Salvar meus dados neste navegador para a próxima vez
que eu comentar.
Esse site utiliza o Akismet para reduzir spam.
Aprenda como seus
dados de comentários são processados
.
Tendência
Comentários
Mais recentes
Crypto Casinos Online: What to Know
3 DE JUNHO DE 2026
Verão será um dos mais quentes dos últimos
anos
++++++++++++++++++++
What is being asked: Transcribe exactly, and only, the lines that extend from the one containing "3 DE JUNHO DE 2026" to the end of the records above, inclusive of both.

Solution:
3 DE JUNHO DE 2026
Verão será um dos mais quentes dos últimos
anos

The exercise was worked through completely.